The city of Altoona was built by the Pennsylvania Railroad. When the railroad declined, Altoona declined with it. It never seemed to shake that decline. It stuck to the city. And I always perceived it as a place where you would get stuck if you didn’t get out.
Situated between Philadelphia and Pittsburgh, Altoona was a Vaudeville stop in the late 19th century. Long after the joke tellers left, the city became sort of a joke because it never seemed to find a way to move forward and modernize.
Growing up in this town, poverty was right there all the time. You could see it and smell it. It seemed like we could only get so far ahead of it, and it scared me. We were the working poor before that was even a term, and we were broke at the end of the month a lot.
You inherited an accent here that said, “I’m not very sophisticated.” I never realized it until I moved away to college over in neighboring Happy Valley and my peers made fun of me for it. I worked hard to scrub it from the way I talked.
Oh my arrogance.
Yes, my attitude problem about my hometown was (and still is) a reflection of my arrogance. It was also born of a desire to see, do and have more. I can’t fault myself for that. My parents raised me to work hard and pursue. I wanted to pursue life beyond the Allegheny mountain ridges as quickly as possible.
Over the years, when I would come home to visit, this place made me sad in my bones. The drive up North 3rd Street in Juniata only got more and more depressing as the circa 1900 houses deteriorated. I’d see the workers at the locomotive repair shops hunkering deeper into their heavy coats and out into the slush at quitting time. They were the lucky ones, the ones who hadn’t been laid off that year.
When I tell people I just moved back here, they always ask where we were living. Virginia Beach. Then they all inevitably say, “Oh. I’m sorry,” and laugh.
There has literally only been one person who hasn’t said this—a friend from high school who has lived here all her life and thrived.

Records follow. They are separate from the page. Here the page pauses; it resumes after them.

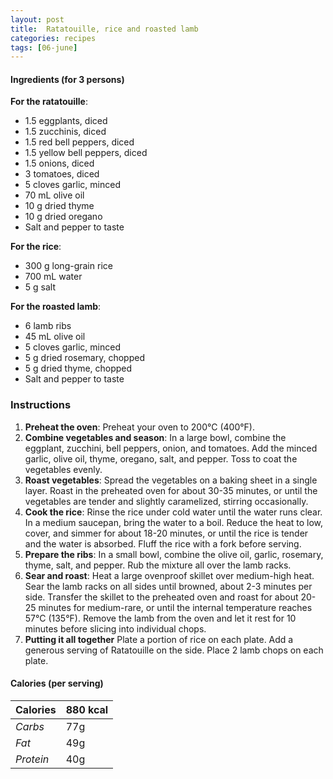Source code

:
 ```yaml
---
layout: post
title:  Ratatouille, rice and roasted lamb
categories: recipes
tags: [06-june]
---
```


#### Ingredients (for 3 persons)

**For the ratatouille**:
- 1.5 eggplants, diced
- 1.5 zucchinis, diced
- 1.5 red bell peppers, diced
- 1.5 yellow bell peppers, diced
- 1.5 onions, diced
- 3 tomatoes, diced
- 5 cloves garlic, minced
- 70 mL olive oil
- 10 g dried thyme
- 10 g dried oregano
- Salt and pepper to taste

**For the rice**:
- 300 g long-grain rice
- 700 mL water
- 5 g salt

**For the roasted lamb**:
- 6 lamb ribs  
- 45 mL olive oil
- 5 cloves garlic, minced
- 5 g dried rosemary, chopped
- 5 g dried thyme, chopped
- Salt and pepper to taste

### Instructions

1. **Preheat the oven**:
Preheat your oven to 200°C (400°F).
2. **Combine vegetables and season**:
In a large bowl, combine the eggplant, zucchini, bell peppers, onion, and tomatoes. Add the minced garlic, olive oil, thyme, oregano, salt, and pepper. Toss to coat the vegetables evenly.
3. **Roast vegetables**:
Spread the vegetables on a baking sheet in a single layer. Roast in the preheated oven for about 30-35 minutes, or until the vegetables are tender and slightly caramelized, stirring occasionally.
4. **Cook the rice**:
Rinse the rice under cold water until the water runs clear. In a medium saucepan, bring the water to a boil. Reduce the heat to low, cover, and simmer for about 18-20 minutes, or until the rice is tender and the water is absorbed. Fluff the rice with a fork before serving.
5. **Prepare the ribs**:
In a small bowl, combine the olive oil, garlic, rosemary, thyme, salt, and pepper. Rub the mixture all over the lamb racks.
6. **Sear and roast**:
Heat a large ovenproof skillet over medium-high heat. Sear the lamb racks on all sides until browned, about 2-3 minutes per side. Transfer the skillet to the preheated oven and roast for about 20-25 minutes for medium-rare, or until the internal temperature reaches 57°C (135°F).
Remove the lamb from the oven and let it rest for 10 minutes before slicing into individual chops.
7. **Putting it all together**
Plate a portion of rice on each plate. Add a generous serving of Ratatouille on the side. Place 2 lamb chops on each plate.

#### Calories (per serving)

| **Calories** | 880 kcal |
| ----------- | ----------- |
| *Carbs* | 77g |
| *Fat* | 49g |
| *Protein* | 40g |
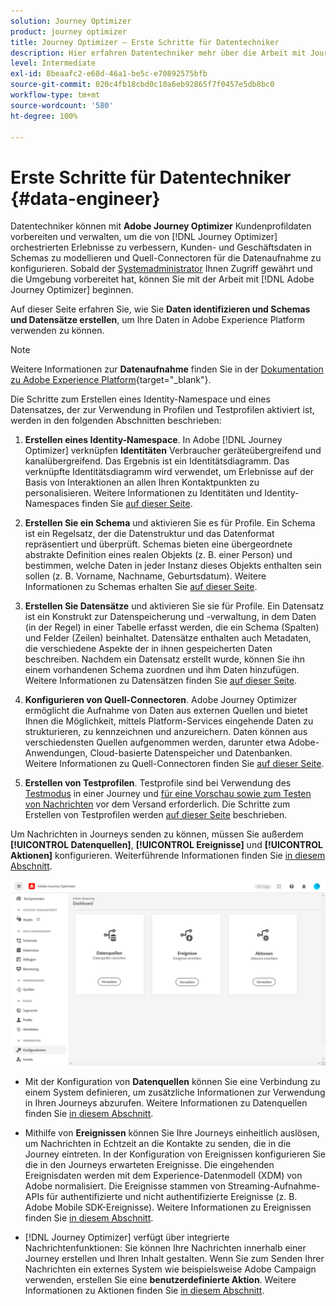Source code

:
 ```yaml
---
solution: Journey Optimizer
product: journey optimizer
title: Journey Optimizer – Erste Schritte für Datentechniker
description: Hier erfahren Datentechniker mehr über die Arbeit mit Journey Optimizer.
level: Intermediate
exl-id: 8beaafc2-e68d-46a1-be5c-e70892575bfb
source-git-commit: 020c4fb18cbd0c10a6eb92865f7f0457e5db8bc0
workflow-type: tm+mt
source-wordcount: '580'
ht-degree: 100%

---
```


# Erste Schritte für Datentechniker {#data-engineer}

Datentechniker können mit **Adobe Journey Optimizer** Kundenprofildaten vorbereiten und verwalten, um die von [!DNL Journey Optimizer] orchestrierten Erlebnisse zu verbessern, Kunden- und Geschäftsdaten in Schemas zu modellieren und Quell-Connectoren für die Datenaufnahme zu konfigurieren. Sobald der [Systemadministrator](administrator.md) Ihnen Zugriff gewährt und die Umgebung vorbereitet hat, können Sie mit der Arbeit mit [!DNL Adobe Journey Optimizer] beginnen.


Auf dieser Seite erfahren Sie, wie Sie **Daten identifizieren und Schemas und Datensätze erstellen**, um Ihre Daten in Adobe Experience Platform verwenden zu können.

>[!NOTE]
>
>Weitere Informationen zur **Datenaufnahme** finden Sie in der [Dokumentation zu Adobe Experience Platform](https://experienceleague.adobe.com/docs/experience-platform/ingestion/home.html?lang=de){target=&quot;_blank&quot;}.

Die Schritte zum Erstellen eines Identity-Namespace und eines Datensatzes, der zur Verwendung in Profilen und Testprofilen aktiviert ist, werden in den folgenden Abschnitten beschrieben:

1. **Erstellen eines Identity-Namespace**. In Adobe [!DNL Journey Optimizer] verknüpfen **Identitäten** Verbraucher geräteübergreifend und kanalübergreifend. Das Ergebnis ist ein Identitätsdiagramm. Das verknüpfte Identitätsdiagramm wird verwendet, um Erlebnisse auf der Basis von Interaktionen an allen Ihren Kontaktpunkten zu personalisieren.  Weitere Informationen zu Identitäten und Identity-Namespaces finden Sie [auf dieser Seite](../../segment/get-started-identity.md).

1. **Erstellen Sie ein Schema** und aktivieren Sie es für Profile. Ein Schema ist ein Regelsatz, der die Datenstruktur und das Datenformat repräsentiert und überprüft. Schemas bieten eine übergeordnete abstrakte Definition eines realen Objekts (z. B. einer Person) und bestimmen, welche Daten in jeder Instanz dieses Objekts enthalten sein sollen (z. B. Vorname, Nachname, Geburtsdatum).  Weitere Informationen zu Schemas erhalten Sie [auf dieser Seite](../../data/get-started-schemas.md).

1. **Erstellen Sie Datensätze** und aktivieren Sie sie für Profile. Ein Datensatz ist ein Konstrukt zur Datenspeicherung und -verwaltung, in dem Daten (in der Regel) in einer Tabelle erfasst werden, die ein Schema (Spalten) und Felder (Zeilen) beinhaltet. Datensätze enthalten auch Metadaten, die verschiedene Aspekte der in ihnen gespeicherten Daten beschreiben. Nachdem ein Datensatz erstellt wurde, können Sie ihn einem vorhandenen Schema zuordnen und ihm Daten hinzufügen. Weitere Informationen zu Datensätzen finden Sie [auf dieser Seite](../../data/get-started-datasets.md).

1. **Konfigurieren von Quell-Connectoren**. Adobe Journey Optimizer ermöglicht die Aufnahme von Daten aus externen Quellen und bietet Ihnen die Möglichkeit, mittels Platform-Services eingehende Daten zu strukturieren, zu kennzeichnen und anzureichern. Daten können aus verschiedensten Quellen aufgenommen werden, darunter etwa Adobe-Anwendungen, Cloud-basierte Datenspeicher und Datenbanken. Weitere Informationen zu Quell-Connectoren finden Sie [auf dieser Seite](../get-started-sources.md).

1. **Erstellen von Testprofilen**. Testprofile sind bei Verwendung des [Testmodus](../../building-journeys/testing-the-journey.md) in einer Journey und [für eine Vorschau sowie zum Testen von Nachrichten](../../email/preview.md) vor dem Versand erforderlich. Die Schritte zum Erstellen von Testprofilen werden [auf dieser Seite](../../segment/creating-test-profiles.md) beschrieben.


Um Nachrichten in Journeys senden zu können, müssen Sie außerdem **[!UICONTROL Datenquellen]**, **[!UICONTROL Ereignisse]** und **[!UICONTROL Aktionen]** konfigurieren. Weiterführende Informationen finden Sie [in diesem Abschnitt](../../configuration/about-data-sources-events-actions.md).

![](../assets/admin-menu.png)

* Mit der Konfiguration von **Datenquellen** können Sie eine Verbindung zu einem System definieren, um zusätzliche Informationen zur Verwendung in Ihren Journeys abzurufen. Weitere Informationen zu Datenquellen finden Sie [in diesem Abschnitt](../../datasource/about-data-sources.md).

* Mithilfe von **Ereignissen** können Sie Ihre Journeys einheitlich auslösen, um Nachrichten in Echtzeit an die Kontakte zu senden, die in die Journey eintreten. In der Konfiguration von Ereignissen konfigurieren Sie die in den Journeys erwarteten Ereignisse. Die eingehenden Ereignisdaten werden mit dem Experience-Datenmodell (XDM) von Adobe normalisiert. Die Ereignisse stammen von Streaming-Aufnahme-APIs für authentifizierte und nicht authentifizierte Ereignisse (z. B. Adobe Mobile SDK-Ereignisse). Weitere Informationen zu Ereignissen finden Sie [in diesem Abschnitt](../../event/about-events.md).

* [!DNL Journey Optimizer] verfügt über integrierte Nachrichtenfunktionen: Sie können Ihre Nachrichten innerhalb einer Journey erstellen und Ihren Inhalt gestalten. Wenn Sie zum Senden Ihrer Nachrichten ein externes System wie beispielsweise Adobe Campaign verwenden, erstellen Sie eine **benutzerdefinierte Aktion**. Weitere Informationen zu Aktionen finden Sie [in diesem Abschnitt](../../action/action.md).
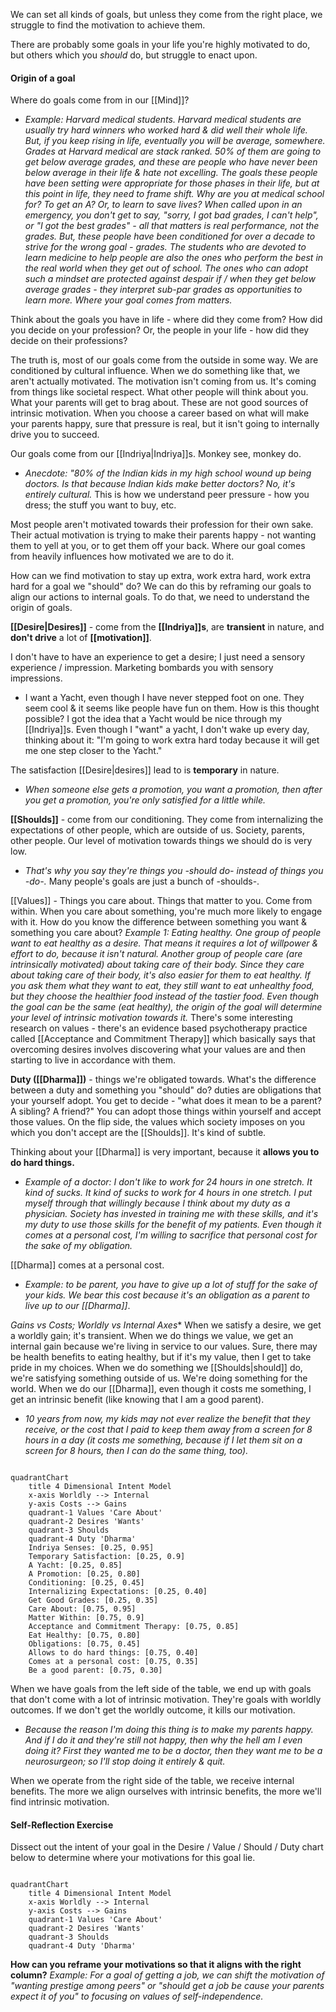 We can set all kinds of goals, but unless they come from the right place, we struggle to find the motivation to achieve them.

There are probably some goals in your life you're highly motivated to do, but others which you *should* do, but struggle to enact upon.

#### Origin of a goal
Where do goals come from in our [[Mind]]?
- *Example: Harvard medical students. Harvard medical students are usually try hard winners who worked hard & did well their whole life. But, if you keep rising in life, eventually you will be average, somewhere. Grades at Harvard medical are stack ranked. 50% of them are going to get below average grades, and these are people who have never been below average in their life & hate not excelling. The goals these people have been setting were appropriate for those phases in their life, but at this point in life, they need to frame shift. Why are you at medical school for? To get an A? Or, to learn to save lives? When called upon in an emergency, you don't get to say, "sorry, I got bad grades, I can't help", or "I got the best grades" - all that matters is real performance, not the grades. But, these people have been conditioned for over a decade to strive for the wrong goal - grades. The students who are devoted to learn medicine to help people are also the ones who perform the best in the real world when they get out of school. The ones who can adopt such a mindset are protected against despair if / when they get below average grades - they interpret sub-par grades as opportunities to learn more. Where your goal comes from matters.*

Think about the goals you have in life - where did they come from? How did you decide on your profession?
Or, the people in your life - how did they decide on their professions?

The truth is, most of our goals come from the outside in some way. We are conditioned by cultural influence. When we do something like that, we aren't actually motivated. The motivation isn't coming from us. It's coming from things like societal respect. What other people will think about you. What your parents will get to brag about. These are not good sources of intrinsic motivation. When you choose a career based on what will make your parents happy, sure that pressure is real, but it isn't going to internally drive you to succeed.

Our goals come from our [[Indriya|Indriya]]s. Monkey see, monkey do.
- *Anecdote: "80% of the Indian kids in my high school wound up being doctors. Is that because Indian kids make better doctors? No, it's entirely cultural.*
This is how we understand peer pressure - how you dress; the stuff you want to buy, etc.

Most people aren't motivated towards their profession for their own sake. Their actual motivation is trying to make their parents happy - not wanting them to yell at you, or to get them off your back. Where our goal comes from heavily influences how motivated we are to do it.

How can we find motivation to stay up extra, work extra hard, work extra hard for a goal we "should" do? We can do this by reframing our goals to align our actions to internal goals. To do that, we need to understand the origin of goals.

**[[Desire|Desires]]** - come from the **[[Indriya]]s**, are **transient** in nature, and **don't drive** a lot of **[[motivation]]**.

I don't have to have an experience to get a desire; I just need a sensory experience / impression. Marketing bombards you with sensory impressions.
- I want a Yacht, even though I have never stepped foot on one. They seem cool & it seems like people have fun on them. How is this thought possible? I got the idea that a Yacht would be nice through my [[Indriya]]s. Even though I "want" a yacht, I don't wake up every day, thinking about it: "I'm going to work extra hard today because it will get me one step closer to the Yacht."

The satisfaction [[Desire|desires]] lead to is **temporary** in nature.
- *When someone else gets a promotion, you want a promotion, then after you get a promotion, you're only satisfied for a little while.*

**[[Shoulds]]** - come from our conditioning. They come from internalizing the expectations of other people, which are outside of us. Society, parents, other people. Our level of motivation towards things we should do is very low.
- *That's why you say they're things you -should do- instead of things you -do-.*
Many people's goals are just a bunch of -shoulds-.

[[Values]] - Things you care about. Things that matter to you. Come from within. When you care about something, you're much more likely to engage with it. How do you know the difference between something you want & something you care about?
*Example 1: Eating healthy. One group of people want to eat healthy as a desire. That means it requires a lot of willpower & effort to do, because it isn't natural. Another group of people care (are intrinsically motivated) about taking care of their body. Since they care about taking care of their body, it's also easier for them to eat healthy. If you ask them what they want to eat, they still want to eat unhealthy food, but they choose the healthier food instead of the tastier food.
Even though the goal can be the same (eat healthy), the origin of the goal will determine your level of intrinsic motivation towards it.*
There's some interesting research on values - there's an evidence based psychotherapy practice called [[Acceptance and Commitment Therapy]] which basically says that overcoming desires involves discovering what your values are and then starting to live in accordance with them.

**Duty ([[Dharma]])** - things we're obligated towards. What's the difference between a duty and something you "should" do? duties are obligations that your yourself adopt. You get to decide - "what does it mean to be a parent? A sibling? A friend?" You can adopt those things within yourself and accept those values. On the flip side, the values which society imposes on you which you don't accept are the [[Shoulds]]. It's kind of subtle.

Thinking about your [[Dharma]] is very important, because it **allows you to do hard things.**
- *Example of a doctor: I don't like to work for 24 hours in one stretch. It kind of sucks. It kind of sucks to work for 4 hours in one stretch. I put myself through that willingly because I think about my duty as a physician. Society has invested in training me with these skills, and it's my duty to use those skills for the benefit of my patients. Even though it comes at a personal cost, I'm willing to sacrifice that personal cost for the sake of my obligation.*

[[Dharma]] comes at a personal cost.
- *Example: to be parent, you have to give up a lot of stuff for the sake of your kids. We bear this cost because it's an obligation as a parent to live up to our [[Dharma]]*.

**Gains vs Costs*; Worldly vs Internal Axes**
When we satisfy a desire, we get a worldly gain; it's transient.
When we do things we value, we get an internal gain because we're living in service to our values. Sure, there may be health benefits to eating healthy, but if it's my value, then I get to take pride in my choices.
When we do something we [[Shoulds|should]] do, we're satisfying something outside of us. We're doing something for the world.
When we do our [[Dharma]], even though it costs me something, I get an intrinsic benefit (like knowing that I am a good parent).
- *10 years from now, my kids may not ever realize the benefit that they receive, or the cost that I paid to keep them away from a screen for 8 hours in a day (it costs me something, because if I let them sit on a screen for 8 hours, then I can do the same thing, too).*

```mermaid

quadrantChart
    title 4 Dimensional Intent Model
    x-axis Worldly --> Internal
    y-axis Costs --> Gains
    quadrant-1 Values 'Care About'
    quadrant-2 Desires 'Wants'
    quadrant-3 Shoulds
    quadrant-4 Duty 'Dharma'
    Indriya Senses: [0.25, 0.95]
    Temporary Satisfaction: [0.25, 0.9]
    A Yacht: [0.25, 0.85]
    A Promotion: [0.25, 0.80]
    Conditioning: [0.25, 0.45]
    Internalizing Expectations: [0.25, 0.40]
    Get Good Grades: [0.25, 0.35]
    Care About: [0.75, 0.95]
    Matter Within: [0.75, 0.9]
    Acceptance and Commitment Therapy: [0.75, 0.85]
    Eat Healthy: [0.75, 0.80]
    Obligations: [0.75, 0.45]
    Allows to do hard things: [0.75, 0.40]
    Comes at a personal cost: [0.75, 0.35]
    Be a good parent: [0.75, 0.30]
```

When we have goals from the left side of the table, we end up with goals that don't come with a lot of intrinsic motivation. They're goals with worldly outcomes. If we don't get the worldly outcome, it kills our motivation.
- *Because the reason I'm doing this thing is to make my parents happy. And if I do it and they're still not happy, then why the hell am I even doing it? First they wanted me to be a doctor, then they want me to be a neurosurgeon; so I'll stop doing it entirely & quit.*

When we operate from the right side of the table, we receive internal benefits. The more we align ourselves with intrinsic benefits, the more we'll find intrinsic motivation.

#### Self-Reflection Exercise
Dissect out the intent of your goal in the Desire / Value / Should / Duty chart below to determine where your motivations for this goal lie.

```mermaid

quadrantChart
    title 4 Dimensional Intent Model
    x-axis Worldly --> Internal
    y-axis Costs --> Gains
    quadrant-1 Values 'Care About'
    quadrant-2 Desires 'Wants'
    quadrant-3 Shoulds
    quadrant-4 Duty 'Dharma'
```

**How can you reframe your motivations so that it aligns with the right column?**
*Example: For a goal of getting a job, we can shift the motivation of "wanting prestige among peers" or "should get a job be cause your parents expect it of you" to focusing on values of self-independence.*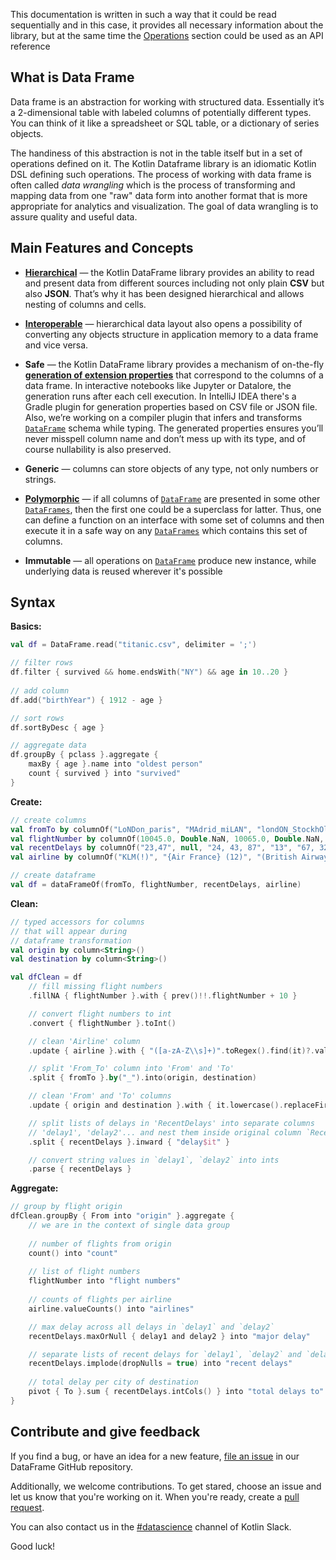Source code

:[//]: # (title: Overview)
<show-structure depth="3"/>

<tip> 

This documentation is written in such a way that it could be read sequentially and in this case, it  provides all necessary information about the library, but at the same time the [Operations](operations.md) section could be used as an API reference

</tip>

## What is Data Frame

Data frame is an abstraction for working with structured data. Essentially it’s a 2-dimensional table with labeled columns of potentially different types. You can think of it like a spreadsheet or SQL table, or a dictionary of series objects.

The handiness of this abstraction is not in the table itself but in a set of operations defined on it. 
The Kotlin Dataframe library is an idiomatic Kotlin DSL defining such operations. 
The process of working with data frame is often called *data wrangling* which 
is the process of transforming and mapping data from one "raw" data form into another format 
that is more appropriate for analytics and visualization. 
The goal of data wrangling is to assure quality and useful data.

## Main Features and Concepts

* [**Hierarchical**](hierarchical.md) — the Kotlin DataFrame library provides an ability to read and present data from different sources including not only plain **CSV** but also **JSON**. That’s why it has been designed hierarchical and allows nesting of columns and cells.

* [**Interoperable**](collectionsInterop.md) — hierarchical data layout also opens a possibility of converting any objects 
structure in application memory to a data frame and vice versa.

* **Safe** — the Kotlin DataFrame library provides a mechanism of on-the-fly [**generation of extension properties**](extensionPropertiesApi.md) 
that correspond to the columns of a data frame. 
In interactive notebooks like Jupyter or Datalore, the generation runs after each cell execution. 
In IntelliJ IDEA there's a Gradle plugin for generation properties based on CSV file or JSON file. 
Also, we’re working on a compiler plugin that infers and transforms [`DataFrame`](DataFrame.md) schema while typing.
The generated properties ensures you’ll never misspell column name and don’t mess up with its type, and of course nullability is also preserved.

* **Generic** — columns can store objects of any type, not only numbers or strings.

* [**Polymorphic**](schemas.md) — if all columns of [`DataFrame`](DataFrame.md) are presented in some other [`DataFrames`](DataFrame.md), then the first one could be a superclass for latter. 
Thus, one can define a function on an interface with some set of columns and then execute it in a safe way on any [`DataFrames`](DataFrame.md) which contains this set of columns.

* **Immutable** — all operations on [`DataFrame`](DataFrame.md) produce new instance, while underlying data is reused wherever it's possible

## Syntax

**Basics:**

```kotlin
val df = DataFrame.read("titanic.csv", delimiter = ';')
```

```kotlin
// filter rows
df.filter { survived && home.endsWith("NY") && age in 10..20 }
    
// add column
df.add("birthYear") { 1912 - age }

// sort rows
df.sortByDesc { age }

// aggregate data
df.groupBy { pclass }.aggregate {
    maxBy { age }.name into "oldest person"
    count { survived } into "survived"
}
```

**Create:**
```kotlin
// create columns
val fromTo by columnOf("LoNDon_paris", "MAdrid_miLAN", "londON_StockhOlm", "Budapest_PaRis", "Brussels_londOn")
val flightNumber by columnOf(10045.0, Double.NaN, 10065.0, Double.NaN, 10085.0)
val recentDelays by columnOf("23,47", null, "24, 43, 87", "13", "67, 32")
val airline by columnOf("KLM(!)", "{Air France} (12)", "(British Airways. )", "12. Air France", "'Swiss Air'")

// create dataframe
val df = dataFrameOf(fromTo, flightNumber, recentDelays, airline)
```

**Clean:**
```kotlin
// typed accessors for columns
// that will appear during 
// dataframe transformation
val origin by column<String>()
val destination by column<String>()

val dfClean = df
    // fill missing flight numbers
    .fillNA { flightNumber }.with { prev()!!.flightNumber + 10 }

    // convert flight numbers to int
    .convert { flightNumber }.toInt()

    // clean 'Airline' column
    .update { airline }.with { "([a-zA-Z\\s]+)".toRegex().find(it)?.value ?: "" }

    // split 'From_To' column into 'From' and 'To'
    .split { fromTo }.by("_").into(origin, destination)

    // clean 'From' and 'To' columns
    .update { origin and destination }.with { it.lowercase().replaceFirstChar(Char::uppercase) }

    // split lists of delays in 'RecentDelays' into separate columns 
    // 'delay1', 'delay2'... and nest them inside original column `RecentDelays`
    .split { recentDelays }.inward { "delay$it" }

    // convert string values in `delay1`, `delay2` into ints
    .parse { recentDelays }
```

**Aggregate:**
```kotlin
// group by flight origin
dfClean.groupBy { From into "origin" }.aggregate {
    // we are in the context of single data group
    
    // number of flights from origin
    count() into "count"
    
    // list of flight numbers
    flightNumber into "flight numbers"
    
    // counts of flights per airline
    airline.valueCounts() into "airlines"

    // max delay across all delays in `delay1` and `delay2`
    recentDelays.maxOrNull { delay1 and delay2 } into "major delay"

    // separate lists of recent delays for `delay1`, `delay2` and `delay3`
    recentDelays.implode(dropNulls = true) into "recent delays"
    
    // total delay per city of destination
    pivot { To }.sum { recentDelays.intCols() } into "total delays to"
}
```

## Contribute and give feedback

If you find a bug, or have an idea for a new feature, [file an issue](https://github.com/Kotlin/dataframe/issues/new) in our DataFrame GitHub repository.

Additionally, we welcome contributions. To get stared, choose an issue and let us know that you're working on it. When you're ready, create a [pull request](https://github.com/Kotlin/dataframe/pulls).

You can also contact us in the [#datascience](https://kotlinlang.slack.com/archives/C4W52CFEZ) channel of Kotlin Slack.

Good luck!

She didn’t say, “I’m sorry.” She said, “It’s not that bad.”
Yep, there was a ringing endorsement that should have made me want to pack up our stuff even faster and break the speed limit to get here.
But something happened pretty quickly after we moved here. I started looking at my hometown with kinder eyes.
It is often gray and cold here. The Penn State meteorologists call it "UK gray." But when the sun comes out, you appreciate it deep in your soul and rejoice in it. As the sun overtakes the clouds on certain mornings, it turns Brush Mountain a mysterious shade of violet blue.
It is still utterly quiet here at night, and you can see deep into the Milky Way because there is so little light pollution.
Nothing is very far away. There is no traffic.
The DMV is almost delightful. You don’t have to wait long and the people who work there are courteous—dare I say friendly—to you.
People are kind. They may be a little hard to warm up at first, as people often are in cold climates, but they have big hearts once they open them to you.
They work hard here in Little Pittsburgh. So very, very hard. And they build lives that are just as worthy and important as any life in any other city or town.
My mother is here. Which means there is rich, extraordinary, unfailing love waiting for me when I go over and make her breakfast.
I’m not sorry we’re here. 40 years later, Altoona’s not bad at all. In fact, it’s pretty good.